Le Premier ministre Mahammed Boun Abdallah Dionne a présidé, hier à Dakar, une réunion consacrée à la validation de la feuille de route du Doing Business 2019. C’est dans le cadre de faciliter les procédures pour figurer dans le top 100.

« L’objectif avancé pour cette année, c’est d’être dans le top 100 des pays les plus réformateurs », a déclaré hier à Dakar, Seydou Gueye, porte-parole du Gouvernement. C’est à l’issue d’une réunion interministérielle consacrée à la validation de la feuille de route du Doing business 2019. En effet, la feuille de route qui é été validé par le Premier ministre Mahammed Boun Abdallah Dionne a pour  ambition de prendre toutes les dispositions  nécessaires pour y arriver.
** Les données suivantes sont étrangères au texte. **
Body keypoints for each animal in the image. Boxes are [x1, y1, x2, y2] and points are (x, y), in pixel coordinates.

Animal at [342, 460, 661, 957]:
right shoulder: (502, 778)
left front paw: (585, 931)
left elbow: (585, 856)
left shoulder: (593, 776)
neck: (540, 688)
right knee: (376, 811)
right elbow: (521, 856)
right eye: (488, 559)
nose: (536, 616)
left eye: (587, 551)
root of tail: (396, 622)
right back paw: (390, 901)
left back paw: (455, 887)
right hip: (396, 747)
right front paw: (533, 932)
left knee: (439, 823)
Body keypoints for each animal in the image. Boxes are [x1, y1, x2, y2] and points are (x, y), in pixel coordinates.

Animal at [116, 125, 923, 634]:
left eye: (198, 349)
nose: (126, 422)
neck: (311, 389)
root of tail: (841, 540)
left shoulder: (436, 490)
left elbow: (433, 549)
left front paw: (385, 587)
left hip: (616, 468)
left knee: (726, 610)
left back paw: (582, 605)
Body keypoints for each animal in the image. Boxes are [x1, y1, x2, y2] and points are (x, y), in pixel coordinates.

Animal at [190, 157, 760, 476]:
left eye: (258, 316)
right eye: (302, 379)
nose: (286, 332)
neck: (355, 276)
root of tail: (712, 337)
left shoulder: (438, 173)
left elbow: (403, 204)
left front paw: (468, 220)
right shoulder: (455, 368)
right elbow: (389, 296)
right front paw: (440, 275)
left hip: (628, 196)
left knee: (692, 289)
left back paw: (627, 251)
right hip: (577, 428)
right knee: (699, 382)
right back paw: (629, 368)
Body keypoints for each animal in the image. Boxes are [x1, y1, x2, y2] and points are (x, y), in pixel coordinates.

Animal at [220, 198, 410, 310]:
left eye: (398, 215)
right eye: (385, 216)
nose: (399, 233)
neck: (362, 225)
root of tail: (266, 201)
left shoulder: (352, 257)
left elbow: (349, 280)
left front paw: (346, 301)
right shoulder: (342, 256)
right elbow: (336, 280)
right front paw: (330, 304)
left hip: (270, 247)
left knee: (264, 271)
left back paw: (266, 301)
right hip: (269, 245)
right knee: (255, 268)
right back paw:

Celle-ci est  structurée  en deux parties. D’après M. Gueye, la première porte sur huit points à gain rapide qui sont composés essentiellement  de réformes importantes qui feront évoluer le Sénégal dans le classement prochain du Doing Business. Il s’agit entre autre des mesures qui portent sur la protection des investisseurs, sur le permis de construire, sur le commerce transfrontalier et sur l’exécution des contrats. « Ce sont  des questions que l’administration doit prendre en charge en délivrant la plupart du temps des actes administratives pour attester de l’effectivité de ces réformes », a-t-il souligné. Et d’ajouter : « la décision a été prise d’inscrire à l’examen du  prochain conseil, un texte de loi qui aura un impact dans ce classement ». S’agissant les neuf autres réformes dont la finalité porte sur la consolidation des réformes déjà accomplies dans les titres antérieurs ou des réformes de riporting ou de veille ou de correction,  le porte-parole du Gouvernement dira  qu’elles ont été programmées avec un  échéancier fixé. Et de préciser  que  ces dernières  feront l’objet d’un audit par les experts du Doing business pour consolider la place du Sénégal. Pour  M. Gueye, l’essentiel de cette deuxième catégorie de réformes est basé sur les modalités de partage de l’information en mettant en œuvre de façon effective, dans les sites web des administrations, des informations fondamentales. Il s’agit de la consultation en ligne et la recherche documentaire en matière de création  d’entreprises pour la dénomination sociale.  A l’en croire, les instructions ont été données et le Premier ministre a demandé à l’ensemble des parties  prenantes, notamment les ministères et les administrations concernés, de donner à ce dispositif tout  l’accompagnement requis de contribuer à la veille et de mettre en place les dispositifs de communication.